Finalmente, mi biblioteca se ha quedado en un desorden construido expresamente: literaturas por país y en segundo término, un mínimo intento de ponerlos en orden en el que hay mucho de casual y mucho cálculo.
La literatura inglesa es la que más abunda, por supuesto. No sé cuando me empezó a atraer tanto: es algo que siempre ha estado conmigo y que no se limita a un período determinado ni a autores concretos: puedo ir desde los Cuentos de Canterbury hasta la última novela que se ponga de moda. Lo cierto es que, a causa de mi debilidad por los siglos XVIII, XIX y XX, los más abundantes, algunas colecciones se me desbordan y ni siquiera puedo colocar todas las obras de Dickens, Hardy, Elizabeth Gaskell, entre otros, juntas. En cambio, hay otros que por la editorial que los ha publicado o por su argumento, a pesar de ser del mismo autor, mantengo separados.

Me gusta tener un estante gris :)
 Normalmente, suelo tener un libro perdido. Y como parece que se ha convertido en costumbre, el día que aparece, desaparece otro... durante una larga temporada, perdí Terra Baixa, el ejemplar que leí en el instituto y lleno de acotaciones para las lecturas que hacíamos en clase. Vamos, insustituible. Al cabo de un tiempo, apareció como por arte de magia. Pero, a la vez, desapareció otro, El zoo d´en Pitus. Y así van apareciendo y desapareciendo cada cierto tiempo... Ahora son dos: Una maravillosa gran aventura de Beryl Bainbridge, cuyo rescate me he tomado como un asunto personal y me dedico a remover cielo y tierra para encontrarlo.
Y la magia de las dobles filas nos ha proporcionado siempre sorpresas: en la misma mudanza apareció, por sorpresa, una edición de 1942 de Cumbres borrascosas, proveniente de mi tía, la misma que al cumplir yo 12 años, me proporcionó mi primer contacto con las Brontë. O una doble fila especialmente gruesa de la biblioteca materna nos descubrió la primera edición española de varios cuentos de Tolkien: Eagle, el granjero de Ham, etc.

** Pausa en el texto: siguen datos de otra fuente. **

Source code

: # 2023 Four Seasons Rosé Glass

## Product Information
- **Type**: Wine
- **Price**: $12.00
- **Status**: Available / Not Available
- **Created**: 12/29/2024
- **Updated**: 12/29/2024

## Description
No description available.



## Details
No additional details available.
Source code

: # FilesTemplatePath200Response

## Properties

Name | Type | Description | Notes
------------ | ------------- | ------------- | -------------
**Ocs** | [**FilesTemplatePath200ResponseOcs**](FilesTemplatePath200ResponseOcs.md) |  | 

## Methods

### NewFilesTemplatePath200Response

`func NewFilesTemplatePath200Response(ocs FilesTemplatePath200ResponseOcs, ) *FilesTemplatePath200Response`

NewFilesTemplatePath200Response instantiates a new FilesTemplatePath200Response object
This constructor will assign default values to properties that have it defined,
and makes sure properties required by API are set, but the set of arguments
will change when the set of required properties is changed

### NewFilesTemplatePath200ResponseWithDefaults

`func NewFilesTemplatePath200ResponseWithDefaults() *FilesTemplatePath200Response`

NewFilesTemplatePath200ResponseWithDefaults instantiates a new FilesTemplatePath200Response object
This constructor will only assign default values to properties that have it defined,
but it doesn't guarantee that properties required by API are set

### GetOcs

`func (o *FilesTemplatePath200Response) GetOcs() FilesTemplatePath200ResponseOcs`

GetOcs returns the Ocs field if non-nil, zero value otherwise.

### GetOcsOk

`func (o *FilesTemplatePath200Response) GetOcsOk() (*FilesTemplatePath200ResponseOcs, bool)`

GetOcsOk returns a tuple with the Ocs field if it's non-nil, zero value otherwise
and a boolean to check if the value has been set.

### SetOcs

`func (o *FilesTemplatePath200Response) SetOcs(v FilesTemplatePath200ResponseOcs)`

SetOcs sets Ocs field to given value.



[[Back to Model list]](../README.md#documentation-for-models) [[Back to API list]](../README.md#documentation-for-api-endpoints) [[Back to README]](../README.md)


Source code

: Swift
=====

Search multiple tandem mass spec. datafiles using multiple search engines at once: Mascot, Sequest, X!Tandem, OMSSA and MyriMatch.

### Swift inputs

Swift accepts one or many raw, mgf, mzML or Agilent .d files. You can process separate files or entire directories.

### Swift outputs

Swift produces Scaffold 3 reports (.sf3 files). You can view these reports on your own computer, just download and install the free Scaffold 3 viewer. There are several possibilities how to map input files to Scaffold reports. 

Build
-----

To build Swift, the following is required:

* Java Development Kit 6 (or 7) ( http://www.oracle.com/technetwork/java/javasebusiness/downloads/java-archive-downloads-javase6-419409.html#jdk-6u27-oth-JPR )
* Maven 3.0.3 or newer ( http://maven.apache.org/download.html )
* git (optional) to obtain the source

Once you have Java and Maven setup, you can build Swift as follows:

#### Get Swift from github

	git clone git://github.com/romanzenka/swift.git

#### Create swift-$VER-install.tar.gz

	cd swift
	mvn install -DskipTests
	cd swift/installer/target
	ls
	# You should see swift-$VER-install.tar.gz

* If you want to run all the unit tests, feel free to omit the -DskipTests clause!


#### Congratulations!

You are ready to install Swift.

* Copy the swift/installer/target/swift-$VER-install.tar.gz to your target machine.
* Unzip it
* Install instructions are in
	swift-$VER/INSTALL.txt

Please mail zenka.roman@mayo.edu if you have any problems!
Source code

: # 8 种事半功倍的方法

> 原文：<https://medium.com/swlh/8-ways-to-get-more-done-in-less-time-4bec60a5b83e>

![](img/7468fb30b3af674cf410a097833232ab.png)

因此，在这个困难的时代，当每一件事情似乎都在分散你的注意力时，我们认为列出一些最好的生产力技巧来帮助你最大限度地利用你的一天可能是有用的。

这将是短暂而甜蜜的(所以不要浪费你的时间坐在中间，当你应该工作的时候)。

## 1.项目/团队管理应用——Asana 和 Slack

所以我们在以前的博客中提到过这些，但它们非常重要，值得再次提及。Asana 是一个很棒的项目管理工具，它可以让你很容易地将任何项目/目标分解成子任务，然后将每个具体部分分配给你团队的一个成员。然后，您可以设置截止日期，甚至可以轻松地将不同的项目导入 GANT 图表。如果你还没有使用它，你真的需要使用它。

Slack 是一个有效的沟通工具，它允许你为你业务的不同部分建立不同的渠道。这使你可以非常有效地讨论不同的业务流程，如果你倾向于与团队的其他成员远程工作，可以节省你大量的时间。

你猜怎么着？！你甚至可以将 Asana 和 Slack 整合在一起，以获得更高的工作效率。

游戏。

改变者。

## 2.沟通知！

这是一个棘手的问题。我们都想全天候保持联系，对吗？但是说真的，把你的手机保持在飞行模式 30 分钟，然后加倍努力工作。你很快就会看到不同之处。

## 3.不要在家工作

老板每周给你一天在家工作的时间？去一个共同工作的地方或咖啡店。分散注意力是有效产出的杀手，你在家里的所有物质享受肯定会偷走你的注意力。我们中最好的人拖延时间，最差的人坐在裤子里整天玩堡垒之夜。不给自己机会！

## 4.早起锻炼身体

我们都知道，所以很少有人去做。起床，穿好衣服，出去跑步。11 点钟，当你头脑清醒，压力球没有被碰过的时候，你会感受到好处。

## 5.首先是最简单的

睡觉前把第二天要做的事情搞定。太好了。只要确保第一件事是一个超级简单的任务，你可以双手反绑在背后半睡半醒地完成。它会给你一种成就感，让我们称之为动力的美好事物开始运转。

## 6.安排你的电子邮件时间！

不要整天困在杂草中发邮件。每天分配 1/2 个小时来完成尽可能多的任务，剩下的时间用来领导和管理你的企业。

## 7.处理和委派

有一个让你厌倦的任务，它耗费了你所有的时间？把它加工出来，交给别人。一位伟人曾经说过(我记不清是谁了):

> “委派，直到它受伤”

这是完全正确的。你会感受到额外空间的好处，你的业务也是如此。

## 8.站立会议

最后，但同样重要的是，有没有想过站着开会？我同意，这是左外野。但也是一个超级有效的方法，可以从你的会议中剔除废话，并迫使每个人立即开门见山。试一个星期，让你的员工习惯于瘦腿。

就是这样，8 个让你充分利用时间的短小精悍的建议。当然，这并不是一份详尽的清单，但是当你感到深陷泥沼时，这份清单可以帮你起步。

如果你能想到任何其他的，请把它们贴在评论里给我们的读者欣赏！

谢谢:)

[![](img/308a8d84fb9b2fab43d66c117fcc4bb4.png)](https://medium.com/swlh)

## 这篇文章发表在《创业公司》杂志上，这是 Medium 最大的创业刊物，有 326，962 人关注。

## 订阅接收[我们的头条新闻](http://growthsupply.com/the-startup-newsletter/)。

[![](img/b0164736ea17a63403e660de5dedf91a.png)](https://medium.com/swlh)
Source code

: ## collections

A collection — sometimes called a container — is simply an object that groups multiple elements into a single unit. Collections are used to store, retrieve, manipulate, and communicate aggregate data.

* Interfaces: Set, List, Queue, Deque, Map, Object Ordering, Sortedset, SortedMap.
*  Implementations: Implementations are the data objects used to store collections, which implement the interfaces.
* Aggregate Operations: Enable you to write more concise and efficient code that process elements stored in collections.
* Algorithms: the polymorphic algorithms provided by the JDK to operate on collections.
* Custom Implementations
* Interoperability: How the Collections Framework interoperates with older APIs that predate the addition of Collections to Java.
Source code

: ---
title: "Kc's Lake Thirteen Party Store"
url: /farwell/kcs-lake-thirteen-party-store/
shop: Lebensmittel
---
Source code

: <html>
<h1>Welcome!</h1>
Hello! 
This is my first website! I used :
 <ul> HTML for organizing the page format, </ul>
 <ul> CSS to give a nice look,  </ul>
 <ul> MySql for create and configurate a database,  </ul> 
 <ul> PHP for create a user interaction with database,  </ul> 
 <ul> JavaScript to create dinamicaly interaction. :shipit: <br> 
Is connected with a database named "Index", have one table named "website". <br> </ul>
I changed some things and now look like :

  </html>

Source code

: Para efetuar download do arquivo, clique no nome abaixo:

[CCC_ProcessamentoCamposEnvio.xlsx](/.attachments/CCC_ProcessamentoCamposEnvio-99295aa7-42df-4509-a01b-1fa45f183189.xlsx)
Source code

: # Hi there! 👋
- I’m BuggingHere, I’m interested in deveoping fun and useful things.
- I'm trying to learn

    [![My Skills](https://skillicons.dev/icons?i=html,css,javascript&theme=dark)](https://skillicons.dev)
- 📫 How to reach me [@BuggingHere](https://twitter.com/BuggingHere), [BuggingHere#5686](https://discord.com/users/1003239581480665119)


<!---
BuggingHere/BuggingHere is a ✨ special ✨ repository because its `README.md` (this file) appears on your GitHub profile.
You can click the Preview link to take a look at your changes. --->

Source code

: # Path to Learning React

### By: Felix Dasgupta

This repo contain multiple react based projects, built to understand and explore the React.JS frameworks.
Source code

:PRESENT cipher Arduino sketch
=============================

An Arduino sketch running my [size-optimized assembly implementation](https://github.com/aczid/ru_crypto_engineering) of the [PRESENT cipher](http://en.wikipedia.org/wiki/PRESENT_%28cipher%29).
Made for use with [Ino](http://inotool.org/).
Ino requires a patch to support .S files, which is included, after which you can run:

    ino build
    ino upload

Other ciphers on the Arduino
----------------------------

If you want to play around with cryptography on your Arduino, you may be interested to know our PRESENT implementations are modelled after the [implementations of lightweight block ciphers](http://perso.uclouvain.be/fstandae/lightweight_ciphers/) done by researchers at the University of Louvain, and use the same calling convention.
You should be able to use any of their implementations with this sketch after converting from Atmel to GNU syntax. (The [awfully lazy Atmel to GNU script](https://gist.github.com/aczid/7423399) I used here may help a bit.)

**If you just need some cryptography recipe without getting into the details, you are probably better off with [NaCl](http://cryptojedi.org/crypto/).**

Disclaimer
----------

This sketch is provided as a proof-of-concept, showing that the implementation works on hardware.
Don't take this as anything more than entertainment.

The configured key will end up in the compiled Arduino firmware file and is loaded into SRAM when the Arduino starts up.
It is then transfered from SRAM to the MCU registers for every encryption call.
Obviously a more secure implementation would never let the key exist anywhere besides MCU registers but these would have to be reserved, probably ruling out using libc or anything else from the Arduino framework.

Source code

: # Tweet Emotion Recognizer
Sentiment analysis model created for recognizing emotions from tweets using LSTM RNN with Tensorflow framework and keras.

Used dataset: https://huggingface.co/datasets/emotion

Algo que sorprende mucho es que todavía siga leyendo novelas infantiles y juveniles por puro placer, sin tener ningún niño/a en mi vida. Me sirven para desconectar, para seguir en contacto con la Peter Pan que hay en mí, para recordar como pensaba en aquella época... en la que ya leía con voracidad, pero de la que me faltan muchos libros que se perdieron en una mudanza. Así que no me queda otra que intentar hacerme con ellos de nuevo. Entre las búsquedas de libros que tuve y ya no son míos, entre los nuevos autores y libros que me esperan, libros de no ficción que me llamen la atención siempre habrá un hueco en mi estantería para historias que transporten mi mente lejos.

Reciclando un mueble para la ropa blanca y llenándolo de libros.